В горнице, в старом комоде, в нижнем ящике, я нашёл жестяную коробку из-под чая. Тяжёлую. Открыл.
Внутри лежали письма. Пожелтевшие, сложенные треугольниками, перевязанные бечёвкой. И фотография.
Сепия, уголки обломаны. Молодой парень в военной форме, совсем мальчишка, лет девятнадцать, стриженый, ушастый, улыбается в объектив смущённо. На обороте выцветшими чернилами: «Папе. Скоро вернусь. Жди».
Я развернул одно письмо. Потом другое. Руки у меня, взрослого мужика, тряслись.
Это писал сын деда Фёдора. Единственный. Ушёл на ту войну совсем молодым и не вернулся. Не погиб — пропал без вести. А это, я вам скажу, страшнее похоронки. Похоронка — это конец, это можно оплакать. А «пропал без вести» — это ниточка, за которую человек держится до последнего вздоха. Вдруг жив. Вдруг в плену был, вдруг память отшибло, вдруг идёт сейчас домой и не может найти дорогу.

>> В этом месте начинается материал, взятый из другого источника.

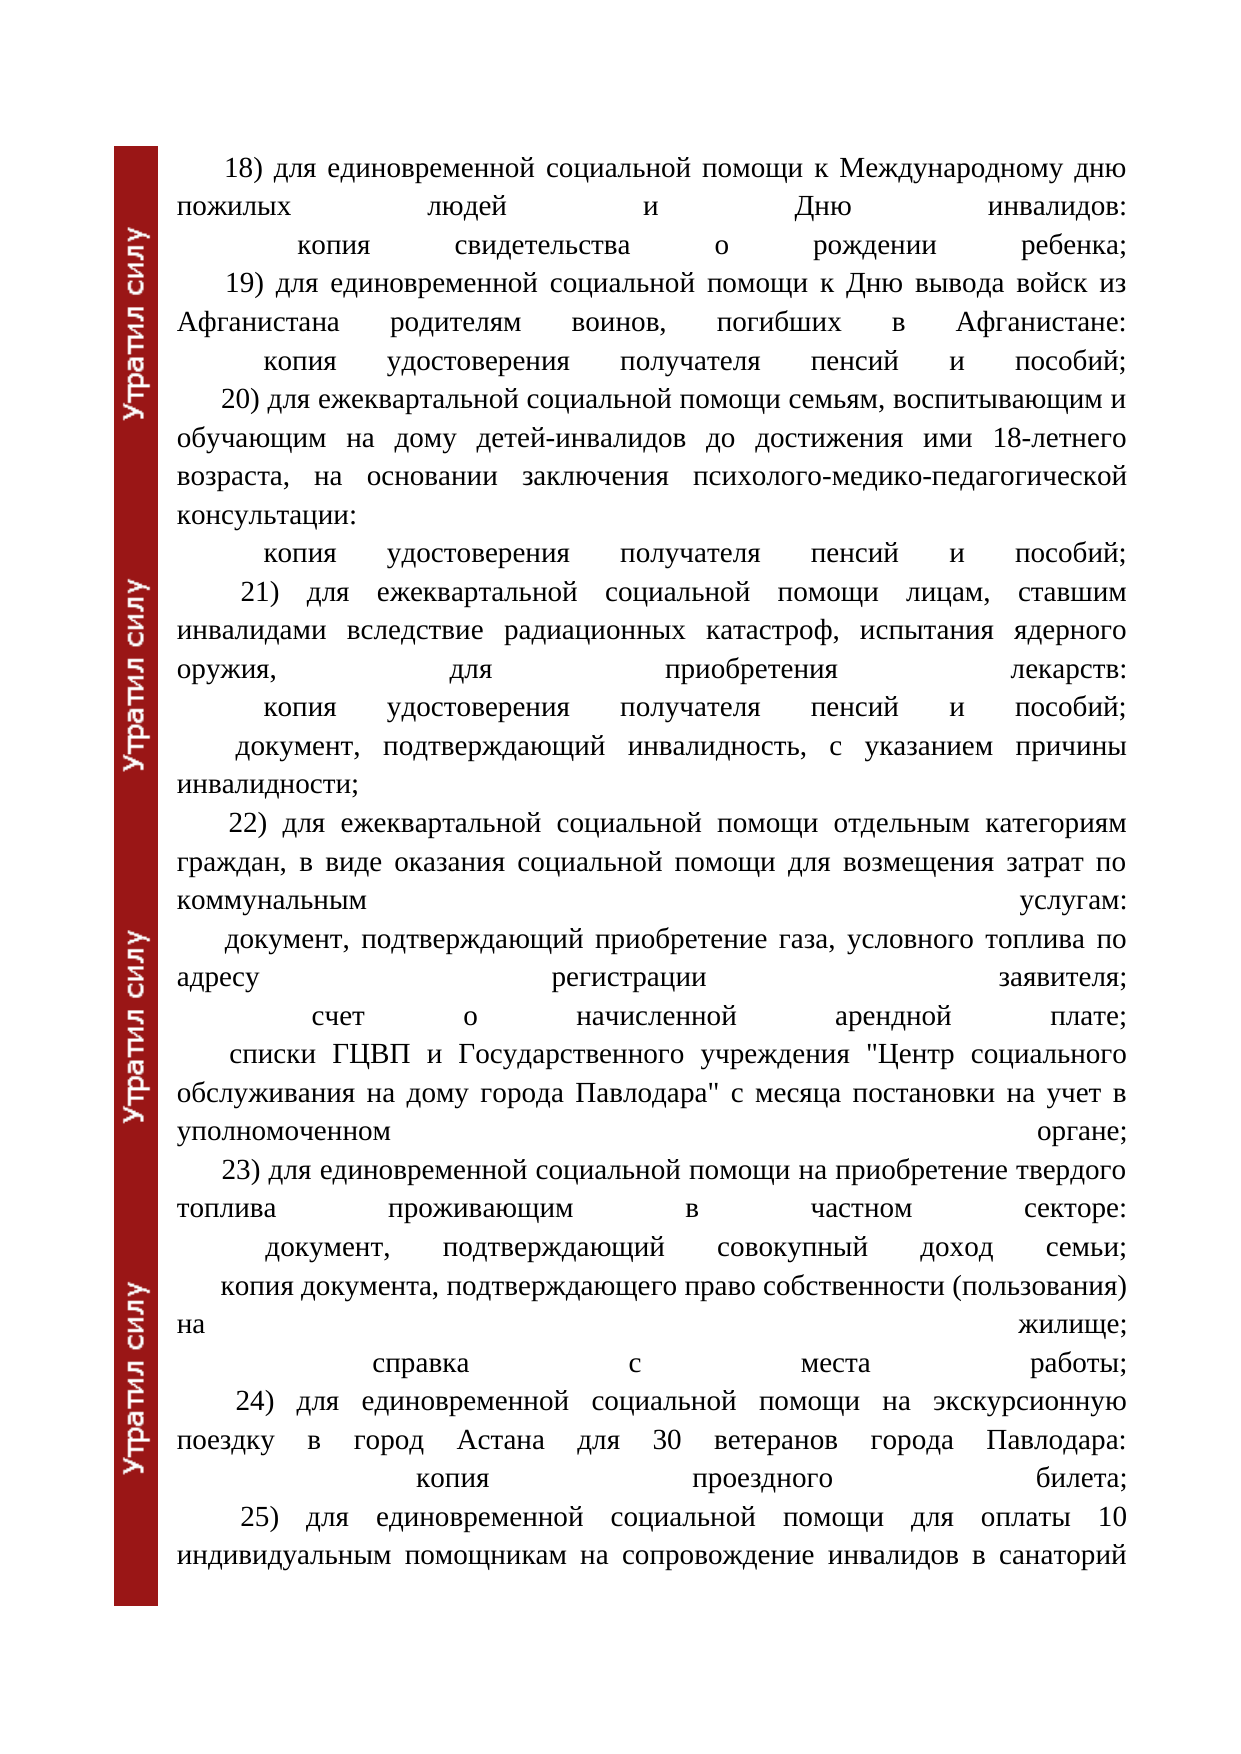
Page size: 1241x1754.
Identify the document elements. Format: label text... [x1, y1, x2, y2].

text 1. Обязательные документы, необходимые для назначения социальной помощи: заявление лица, обратившегося за социальной помощью (далее – Заявитель); копия документа, удостоверяющего личность Заявителя; копия регистрационного номера налогоплательщика; копия социального индивидуального кода; копия документа, подтверждающего открытие текущего счета получателя; для Заявителя, являющего законным представителем несовершеннолетнего ребенка, копия документа, подтверждающего наличие указанного статуса. 2. Дополнительные документы, необходимые для назначения социальной помощи: 1) для единовременной социальной помощи на погребение: справка о смерти из органов ЗАГСа; копия документа, подтверждающего статус умершего; копия документа, подтверждающего регистрацию умершего на территории города Павлодара; 2) для единовременной социальной помощи одиноко проживающим пенсионерам и инвалидам с доходом, не превышающим минимальный размер пенсии: документ, подтверждающий совокупный доход семьи; копия удостоверения получателя пенсий и пособий; 3) для единовременной социальной помощи одиноко проживающим лицам или семейным парам из числа безработных предпенсионного возраста со среднедушевым доходом ниже прожиточного минимума: документ, подтверждающий совокупный доход семьи; 4) для единовременной социальной помощи семьям со среднедушевым доходом, не превышающим минимальный размер пенсии, состоящим из пенсионеров, пенсионеров и (или) инвалидов; пенсионеров и (или) инвалидов в состав которых входят безработные лица, состоящие на учете в Отделе в качестве "безработного"; неработающие лица, состоящие на учете в туб-, онко-, наркодиспансерах: документ, подтверждающий совокупный доход семьи; копия удостоверения получателя пенсий и пособий; справка из Уполномоченного органа о регистрации в качестве "безработного"; справка из соответствующего медицинского учреждения, подтверждающая нахождение больного на лечении; 5) для единовременной социальной помощи семьям, воспитывающим детей-инвалидов детства до 18 лет, не получающим пособие на обучение на дому, со среднедушевым доходом, не превышающим минимальный размер заработной платы: документ, подтверждающий совокупный доход семьи; копия удостоверения получателя пенсий и пособий; 6) для единовременной социальной помощи лицам со среднедушевым доходом, не превышающим минимальный размер пенсии, перенесшим срочную или плановую хирургическую операцию, обратившимся в течение месяца со дня выписки, с предоставлением соответствующих документов из медицинского учреждения: документ, подтверждающий совокупный доход семьи; справка из соответствующего медицинского учреждения; 7) для единовременной социальной помощи беременным женщинам, со среднедушевым доходом семьи заявителя ниже размера прожиточного минимума, на основании справки медицинского учреждения, подтверждающей факт своевременной ранней (до 12 недель) постановки на учет по беременности: документ, подтверждающий совокупный доход семьи; справка из соответствующего медицинского учреждения; свидетельство о браке; свидетельства о рождении детей; 8) для единовременной социальной помощи без учета дохода и состава семьи детям, находящимся под опекой по причине уклонения родителей от их воспитания и содержания, кроме получателей пособий по утере кормильца: решение об опекунстве; документ, подтверждающий факт уклонения родителей от воспитания и содержания детей; 9) для единовременной социальной помощи без учета дохода и состава семьи лицам, оставшимся без средств к существованию вследствие пожара, стихийного бедствия, несчастного случая, чрезвычайной ситуации (по заключению противопожарной службы или управления по чрезвычайным ситуациям): документ из соответствующего органа, подтверждающий событие, влекущее предусмотренную выплату; 10) для единовременной социальной помощи без учета дохода и состава семьи лицам, страдающим синдромом приобретенного иммунодефицита, ВИЧ - инфицированным (по спискам диспансера), страдающим туберкулезом, получающим лечение амбулаторно (по спискам диспансера, без нарушений режима лечения), онкологическими заболеваниями (по справке диспансера, заверенной главным врачом), получающим активное специальное лечение с далеко зашедшими формами злокачественных новообразований (4 стадия и IV клиническая группа независимо от стадии заболевания); с заболеваниями кроветворной и лимфатической системы (лейкемия, лимфопролиферативные заболевания); с наличием каловых, мочевых и дыхательных свищей; детям до 18 лет независимо от диагноза заболевания на основании справки диспансера, заверенной главным врачом: справка из соответствующего медицинского учреждения, подтверждающая нахождение больного на лечении; 11) для единовременной социальной помощи без учета дохода и состава семьи лицам, страдающим туберкулезом, на проезд на амбулаторное лечение (после завершения лечения по спискам диспансера): справка из соответствующего медицинского учреждения, подтверждающая нахождение больного на лечении; 12) для единовременной социальной помощи без учета дохода и состава семьи семьям, имеющие детей, состоящих на учете как туберкулезные больные в первой группе диспансерного учета в лечебно-профилактических учреждениях: справка из соответствующего медицинского учреждения, подтверждающая нахождение больного на лечении; 13) для единовременной социальной помощи без учета дохода и состава семьи инвалидам 1 группы по зрению: копия удостоверения получателя пенсий и пособий; 14) для единовременной социальной помощи лицам пенсионного возраста, имеющим звание "Почетный гражданин города Павлодара", не получающим специальное государственное пособие и другие выплаты в виде денежной компенсации за санаторно-курортное лечение: справка из медицинского учреждения, подтверждающая необходимость санаторно-курортного лечения; копия документа, подтверждающего факт получения звания "Почетный гражданин города Павлодара"; 15) для единовременной социальной помощи без учета дохода и состава семьи семьям с детьми–инвалидами до 18 лет, больными детским церебральным параличом и парезами, на социальную адаптацию и реабилитацию: копия удостоверения получателя пенсий и пособий; копия свидетельства о рождении ребенка; 16) для единовременной социальной помощи без учета дохода и состава семьи одиноко проживающим лицам с неполным рабочим стажем, получающим социальные пособия по возрасту: копия удостоверения получателя пенсий и пособий; 17) для единовременной социальной помощи без учета дохода и состава семьи инвалидам-спортсменам для подготовки к зональным, республиканским, международным соревнованиям: копия удостоверения получателя пенсий и пособий; 18) для единовременной социальной помощи к Международному дню пожилых людей и Дню инвалидов: копия свидетельства о рождении ребенка; 19) для единовременной социальной помощи к Дню вывода войск из Афганистана родителям воинов, погибших в Афганистане: копия удостоверения получателя пенсий и пособий; 20) для ежеквартальной социальной помощи семьям, воспитывающим и обучающим на дому детей-инвалидов до достижения ими 18-летнего возраста, на основании заключения психолого-медико-педагогической консультации: копия удостоверения получателя пенсий и пособий; 21) для ежеквартальной социальной помощи лицам, ставшим инвалидами вследствие радиационных катастроф, испытания ядерного оружия, для приобретения лекарств: копия удостоверения получателя пенсий и пособий; документ, подтверждающий инвалидность, с указанием причины инвалидности; 22) для ежеквартальной социальной помощи отдельным категориям граждан, в виде оказания социальной помощи для возмещения затрат по коммунальным услугам: документ, подтверждающий приобретение газа, условного топлива по адресу регистрации заявителя; счет о начисленной арендной плате; списки ГЦВП и Государственного учреждения "Центр социального обслуживания на дому города Павлодара" с месяца постановки на учет в уполномоченном органе; 23) для единовременной социальной помощи на приобретение твердого топлива проживающим в частном секторе: документ, подтверждающий совокупный доход семьи; копия документа, подтверждающего право собственности (пользования) на жилище; справка с места работы; 24) для единовременной социальной помощи на экскурсионную поездку в город Астана для 30 ветеранов города Павлодара: копия проездного билета; 25) для единовременной социальной помощи для оплаты 10 индивидуальным помощникам на сопровождение инвалидов в санаторий (проживание, питание): индивидуальная программа реабилитации инвалида; договор на оказание услуги индивидуального помощника. 3. Вышеперечисленные документы предоставляются в подлинниках и копиях для сверки. Подлинники документов возвращаются незамедлительно после сверки, в день подачи документов, а копии документов заверяются и формируются в дело. [112, 150, 1128, 1571]
picture [114, 146, 158, 150]
picture [114, 1571, 158, 1606]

На дне коробки лежал листок, вырванный из тетради. Почерк старый, дрожащий, дедов:
«Сынок. Дом на том же месте. Я свет не гашу. Придёшь ночью — увидишь, не заблудишься. Я жду».
И тогда я всё понял.
Двадцать два года — да что там, всю жизнь — дед Фёдор жёг свет над крыльцом не от забывчивости и не от того, что экономить не умел. Он жёг его для сына. Чтобы, если мальчик всё-таки идёт домой, — через годы, через полмира, ночью, по незнакомой уже дороге, — он увидел издалека родной огонёк и не прошёл мимо. Чтобы дом всегда светился. Чтобы окно было живым.
Он не был нелюдимом. Он просто ждал так долго и так тихо, что разучился говорить об этом. Все эти годы он стерёг свет для того, кто, наверное, не придёт уже никогда. И всё равно стерёг. Каждую ночь. В дождь, в мороз, при обрыве проводов, тарахтя генератором в сарае, — только бы огонёк не погас.
Я сидел на полу в чужом опустевшем доме, с треугольным письмом в руке, и ревел, не стесняясь. Двадцать два года я жил через дорогу от самой большой любви, какую видел в жизни, и принимал её за жадность на электричество.
Дом деда Фёдора купила молодая семья. Хорошие ребята, с малышом. Я, когда отдавал им ключи, показал коробку и всё рассказал. Просил об одном.
Теперь над тем крыльцом снова горит свет. Каждую ночь, до рассвета.
Мало ли. Вдруг кто идёт домой и не может найти дорогу.